* PROBLEM 1 *
What refracting angle does the prism problem give for each equilateral-triangular prism?
* PROBLEM 2 *
List every numerical value that the prism problem gives for a physical property of the prisms, naming the property each one describes.

* QUOTED TEXT *
## START

Two equilateral-triangular prisms $$P_1$$ and $$P_2$$ are kept with their sides parallel to each other, in vacuum, as shown in the figure. A light ray enters prism $$P_1$$ at an angle of incidence $$\theta$$ such that the outgoing ray undergoes minimum deviation in prism $$P_2$$. If the respective refractive indices of $$P_1$$ and $$P_2$$ are $$\sqrt{\dfrac{3}{2}}$$ and $$\sqrt{3}$$, $$\theta = \sin^{-1}\left[\sqrt{\dfrac{3}{2}} \sin\left(\dfrac{\pi}{\beta}\right)\right]$$, where the value of $$\beta$$ is ________.

For each equilateral-triangular prism the refracting (apex) angle is $$A = 60^\circ = \dfrac{\pi}{3}$$.

## END

[Dataset entries]
## START

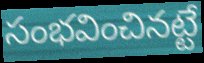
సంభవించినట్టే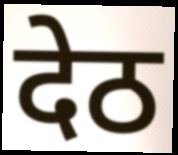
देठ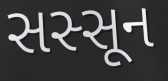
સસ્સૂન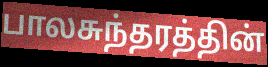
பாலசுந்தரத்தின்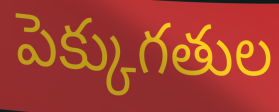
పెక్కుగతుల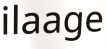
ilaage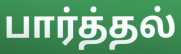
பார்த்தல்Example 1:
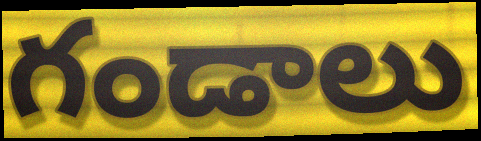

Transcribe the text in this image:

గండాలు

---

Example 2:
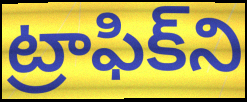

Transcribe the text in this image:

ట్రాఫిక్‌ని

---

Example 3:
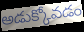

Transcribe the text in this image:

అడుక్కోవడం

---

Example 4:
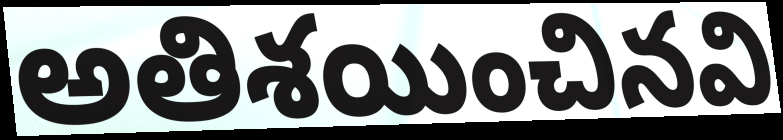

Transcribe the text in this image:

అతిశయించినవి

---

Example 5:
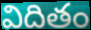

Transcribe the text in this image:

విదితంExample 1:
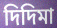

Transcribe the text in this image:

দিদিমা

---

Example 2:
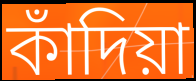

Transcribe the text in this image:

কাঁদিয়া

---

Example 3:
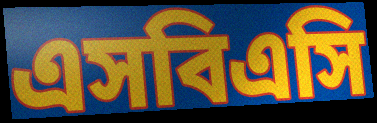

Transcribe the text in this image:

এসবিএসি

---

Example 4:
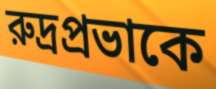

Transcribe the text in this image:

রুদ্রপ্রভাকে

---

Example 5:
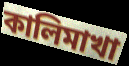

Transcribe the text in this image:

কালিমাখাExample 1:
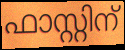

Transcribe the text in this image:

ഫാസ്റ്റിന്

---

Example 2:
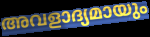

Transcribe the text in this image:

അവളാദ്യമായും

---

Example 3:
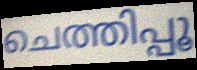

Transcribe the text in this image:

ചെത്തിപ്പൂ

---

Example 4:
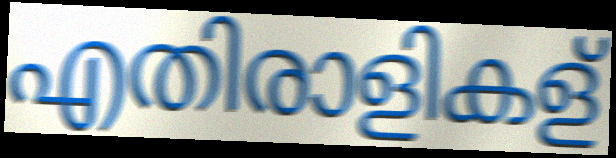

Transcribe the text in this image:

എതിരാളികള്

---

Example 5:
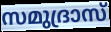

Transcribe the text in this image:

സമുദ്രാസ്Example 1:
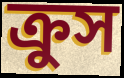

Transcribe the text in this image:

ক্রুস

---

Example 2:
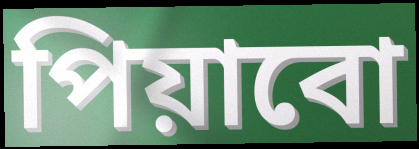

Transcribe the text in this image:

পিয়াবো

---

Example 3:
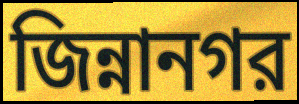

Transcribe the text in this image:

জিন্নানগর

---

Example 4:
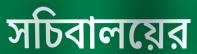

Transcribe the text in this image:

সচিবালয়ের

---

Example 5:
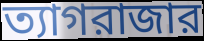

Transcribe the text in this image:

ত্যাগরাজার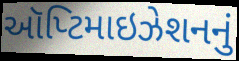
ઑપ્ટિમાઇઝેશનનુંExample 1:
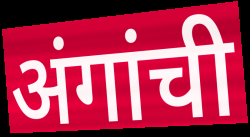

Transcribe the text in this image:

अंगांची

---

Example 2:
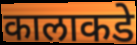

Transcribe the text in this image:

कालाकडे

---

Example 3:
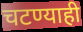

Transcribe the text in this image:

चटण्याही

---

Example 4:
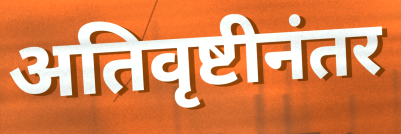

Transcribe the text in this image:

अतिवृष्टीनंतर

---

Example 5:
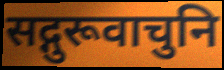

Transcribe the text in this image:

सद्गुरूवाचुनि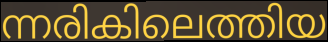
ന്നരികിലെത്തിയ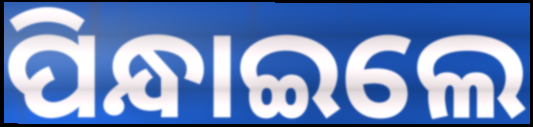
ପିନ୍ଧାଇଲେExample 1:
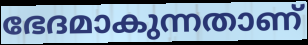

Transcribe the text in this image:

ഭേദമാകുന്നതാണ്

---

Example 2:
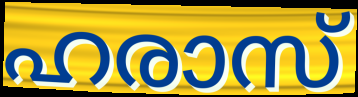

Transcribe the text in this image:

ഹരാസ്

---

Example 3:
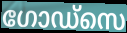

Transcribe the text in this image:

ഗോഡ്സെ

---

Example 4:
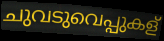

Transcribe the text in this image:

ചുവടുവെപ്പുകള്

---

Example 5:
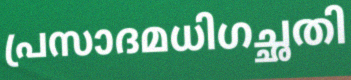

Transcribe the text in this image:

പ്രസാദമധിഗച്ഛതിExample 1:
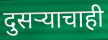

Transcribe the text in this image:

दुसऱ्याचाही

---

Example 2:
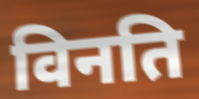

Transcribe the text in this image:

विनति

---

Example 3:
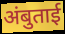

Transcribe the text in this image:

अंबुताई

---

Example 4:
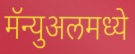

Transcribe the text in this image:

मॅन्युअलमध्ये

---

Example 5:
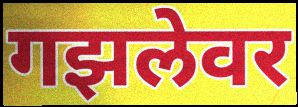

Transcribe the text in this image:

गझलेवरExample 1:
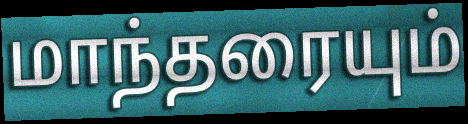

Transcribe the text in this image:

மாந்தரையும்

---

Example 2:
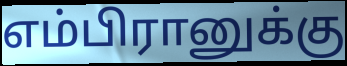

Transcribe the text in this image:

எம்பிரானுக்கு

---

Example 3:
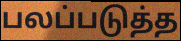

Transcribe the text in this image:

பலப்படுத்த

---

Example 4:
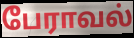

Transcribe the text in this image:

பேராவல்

## END

* ANSWER 1 *
60°, or π/3.

* ANSWER 2 *
- Refractive index of P₁: √(3/2)
- Refractive index of P₂: √3
- Refracting (apex) angle of each prism: 60° = π/3